:: Your objective ::
Look in the data below for the line that has "middle pip: (150, 100)", then print exactly every line from there through the line that has "thumb ip: (209, 112)", leaving pictures out.

:: Information given ::
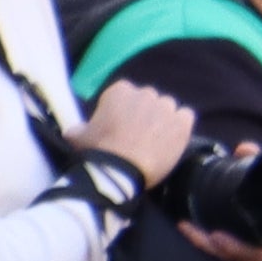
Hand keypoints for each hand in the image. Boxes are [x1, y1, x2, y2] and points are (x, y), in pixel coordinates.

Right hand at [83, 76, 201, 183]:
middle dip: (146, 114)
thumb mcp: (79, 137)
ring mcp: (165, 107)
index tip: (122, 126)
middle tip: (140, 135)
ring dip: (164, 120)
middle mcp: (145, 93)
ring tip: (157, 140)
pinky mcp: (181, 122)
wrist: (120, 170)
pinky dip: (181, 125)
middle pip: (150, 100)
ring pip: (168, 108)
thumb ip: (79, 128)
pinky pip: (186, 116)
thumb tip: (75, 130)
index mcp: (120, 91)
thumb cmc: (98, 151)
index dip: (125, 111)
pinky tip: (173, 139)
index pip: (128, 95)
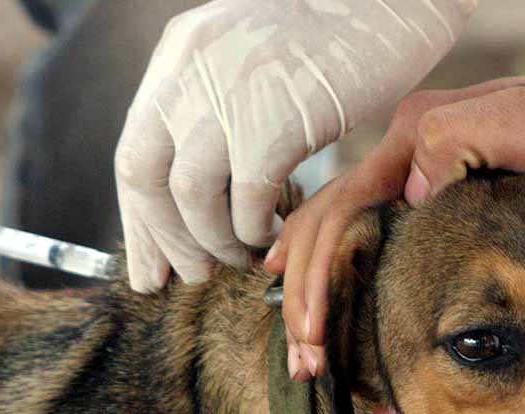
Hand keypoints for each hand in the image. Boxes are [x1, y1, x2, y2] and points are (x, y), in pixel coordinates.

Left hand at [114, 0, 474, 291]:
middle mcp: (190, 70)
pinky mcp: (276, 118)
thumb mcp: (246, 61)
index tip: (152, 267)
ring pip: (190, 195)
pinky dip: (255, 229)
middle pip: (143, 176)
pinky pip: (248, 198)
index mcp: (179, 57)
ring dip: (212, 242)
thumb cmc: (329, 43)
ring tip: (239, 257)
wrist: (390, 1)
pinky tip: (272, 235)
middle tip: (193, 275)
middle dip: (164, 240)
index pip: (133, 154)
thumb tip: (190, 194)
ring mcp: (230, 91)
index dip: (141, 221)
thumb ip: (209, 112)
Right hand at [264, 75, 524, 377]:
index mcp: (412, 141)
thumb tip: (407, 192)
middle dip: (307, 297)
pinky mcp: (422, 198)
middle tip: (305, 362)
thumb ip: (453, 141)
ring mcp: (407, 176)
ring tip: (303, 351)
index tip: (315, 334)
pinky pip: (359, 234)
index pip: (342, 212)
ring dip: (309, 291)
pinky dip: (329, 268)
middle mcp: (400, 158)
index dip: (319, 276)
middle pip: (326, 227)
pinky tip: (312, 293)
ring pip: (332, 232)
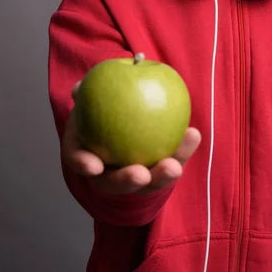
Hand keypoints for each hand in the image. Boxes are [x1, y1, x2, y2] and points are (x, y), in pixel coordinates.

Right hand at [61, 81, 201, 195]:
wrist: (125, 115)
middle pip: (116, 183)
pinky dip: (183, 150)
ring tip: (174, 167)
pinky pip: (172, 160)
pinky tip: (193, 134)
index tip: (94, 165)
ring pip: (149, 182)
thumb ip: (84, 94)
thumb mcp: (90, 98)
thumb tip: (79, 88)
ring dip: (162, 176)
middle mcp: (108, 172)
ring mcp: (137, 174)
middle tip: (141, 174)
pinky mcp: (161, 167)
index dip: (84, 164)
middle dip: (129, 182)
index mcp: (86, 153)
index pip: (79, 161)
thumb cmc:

:: Exercise output ::
middle pip: (150, 100)
ring pip: (168, 108)
thumb ip: (79, 128)
pinky pip: (186, 116)
thumb tip: (75, 130)
index mcp: (120, 91)
thumb cmc: (98, 151)
index dip: (125, 111)
pinky tip: (173, 139)
index pip: (128, 95)
Hand keypoints for each hand in the image. Boxes are [x1, y1, x2, y2] and points are (x, y), in pixel coordinates.

Left hand at [114, 0, 474, 291]:
middle mcp: (190, 70)
pinky mcp: (276, 118)
thumb mcp: (246, 61)
index tip: (152, 267)
ring pip: (190, 195)
pinky dip: (255, 229)
middle pip: (143, 176)
pinky pip: (248, 198)
index mcp: (179, 57)
ring dip: (212, 242)
thumb cmc: (329, 43)
ring tip: (239, 257)
wrist: (390, 1)
pinky tip: (272, 235)
middle tip: (193, 275)
middle dip: (164, 240)
index pip: (133, 154)
thumb tip: (190, 194)
ring mcp: (230, 91)
index dip: (141, 221)
thumb ip: (209, 112)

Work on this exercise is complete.